At a news conference Nov. 22 announcing the indictment, Queens DA Richard Brown, New York City Police Commissioner Bernard Kerik and New York State Superintendent of Insurance Neil Levin, said 17 members of the ring were arrested after investigators using wire taps listened to them making deals.
Brown said Robert Flack, 29, of 97-38 95th Rd. in Ozone Park was the alleged ring leader of the crew, which stole more than 80 cars, vans and motorcycles over the past eight months valued at over $1 million. He said Flack allegedly received orders for specific car parts from auto parts stores in Queens, Brooklyn and the Bronx.
Six alleged ring members from Queens were charged with enterprise corruption, which carries a maximum penalty of up to 25 years in jail, the DA's office said.
The six defendants and 11 others were also charged with grand larceny and criminal possession of stolen property. They face up to seven years in prison if convicted of grand larceny.
"These indictments strike another blow in law enforcement's continuing offensive against auto crime in Queens," Brown said. "Today's case removes a highly active auto theft ring from the streets of southern Queens and northern Brooklyn."
Brown said it is alleged that Flack provided specific parts for Harold Ramprasad, 35, of 95-02 Lefferts Blvd. in Ozone Park of the Centerville Auto Specialists at 98-31 Linden Blvd., also in Ozone Park; Anthony Pavone of Class A Cars in Brooklyn; and Arnold Rosario of 4 Aces Motor Sports in the Bronx. Flack would allegedly send "steal men" and dismantlers known as "cutters" to rip off specific cars for the necessary parts, the DA said.
The six defendants charged with enterprise corruption are Flack, Ramprasad, Joseph Lampisona, 28, of 83-13 149th Place in Lindenwood; Mark Bryzgiel, 22, of 79-04 91st Ave. in Ozone Park; Jose Roblez, 23, of 127-07 Sutter Ave. in Ozone Park; and Ray Verdecchia, 36, of 81-14 95th Ave. in Ozone Park.
According to the DA's office, once the cars were stolen the thieves would drop off the car to be dismantled at a place called "The Weeds" in the area of 78th and Forbell Street on the Brooklyn/Queens border, "The Bahas" on the Belt Parkway and Fountain Avenue or at the Centerville Auto Specialists. The parts were then shipped to the auto parts stores that had requested them.
"In addition to stealing cars, dismantling them and trafficking in stolen parts, the defendant Flock is charged with criminal possession of a loaded firearm," Brown said. "The charge stems from an alleged shooting incident last July 13 at the headquarters of the Latin Kings in Brooklyn."
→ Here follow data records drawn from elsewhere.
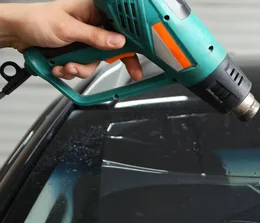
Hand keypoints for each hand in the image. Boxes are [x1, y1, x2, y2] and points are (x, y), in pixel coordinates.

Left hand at [11, 0, 141, 80]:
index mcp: (93, 11)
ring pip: (96, 62)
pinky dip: (72, 70)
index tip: (139, 57)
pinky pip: (83, 67)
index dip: (132, 43)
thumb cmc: (36, 20)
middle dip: (99, 62)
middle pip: (111, 49)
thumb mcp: (68, 28)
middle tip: (122, 72)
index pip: (121, 27)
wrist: (16, 33)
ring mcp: (84, 40)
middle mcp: (91, 25)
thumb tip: (118, 42)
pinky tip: (61, 66)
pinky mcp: (77, 52)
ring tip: (66, 65)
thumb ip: (95, 37)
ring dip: (81, 68)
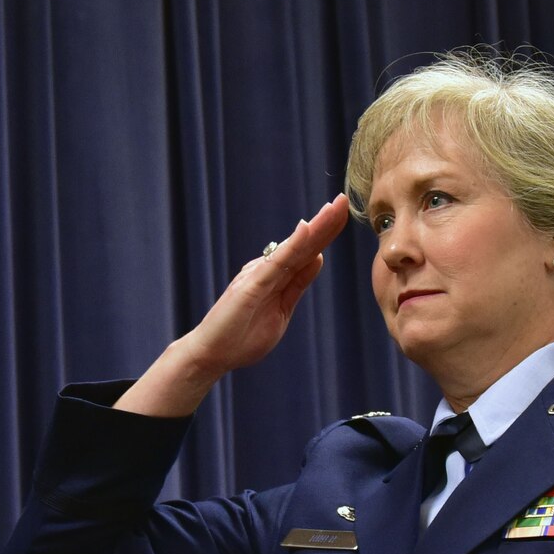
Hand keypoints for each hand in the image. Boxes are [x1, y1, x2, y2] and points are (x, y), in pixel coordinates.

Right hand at [115, 194, 352, 415]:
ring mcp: (258, 276)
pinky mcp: (251, 286)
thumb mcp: (281, 310)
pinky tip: (306, 229)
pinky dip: (292, 245)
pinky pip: (276, 263)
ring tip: (332, 207)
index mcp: (277, 278)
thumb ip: (297, 284)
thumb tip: (317, 258)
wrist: (211, 354)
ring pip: (293, 248)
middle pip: (303, 244)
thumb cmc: (241, 336)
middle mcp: (267, 270)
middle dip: (325, 222)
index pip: (307, 252)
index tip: (342, 213)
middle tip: (343, 199)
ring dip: (314, 227)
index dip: (325, 233)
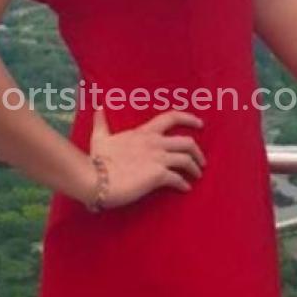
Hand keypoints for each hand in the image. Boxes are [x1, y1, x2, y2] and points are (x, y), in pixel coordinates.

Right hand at [87, 106, 206, 209]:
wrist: (95, 178)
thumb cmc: (97, 159)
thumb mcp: (99, 137)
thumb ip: (101, 123)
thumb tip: (98, 108)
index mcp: (143, 132)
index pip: (171, 118)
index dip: (189, 118)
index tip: (200, 123)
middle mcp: (154, 143)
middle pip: (187, 142)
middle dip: (197, 152)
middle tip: (201, 161)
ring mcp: (158, 159)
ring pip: (187, 159)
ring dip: (195, 168)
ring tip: (197, 175)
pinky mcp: (158, 176)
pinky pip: (178, 179)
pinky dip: (184, 184)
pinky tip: (185, 188)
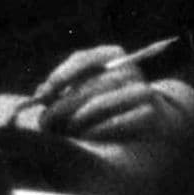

The charges claim Flock and some associates -intent on seeking revenge for the theft of one of their motorcycles by the Latin Kings gang - fired on the building, which serves as the Kings' home. Brown said the incident coupled with the arson of three cars and part of a building in Brooklyn "indicate very clearly that the stolen auto parts business is not just lucrative, but also violent and dangerous as well."
According to the district attorney's office, auto theft in Queens has dropped sharply over the past decade from 50,000 in 1991 to 14,109 in 1999. Brown said the number of auto thefts for 2000 is expected to be around 10,000 in Queens.
"With these indictments, the NYPD and our partners in the law enforcement community drive yet another major auto theft ring to its knees," Kerik said. "Today, with the help of the Queens district attorney, we complete the cycle, wiping out of a million-dollar "steal to order" enterprise that preyed on the car owners of Queen and Brooklyn."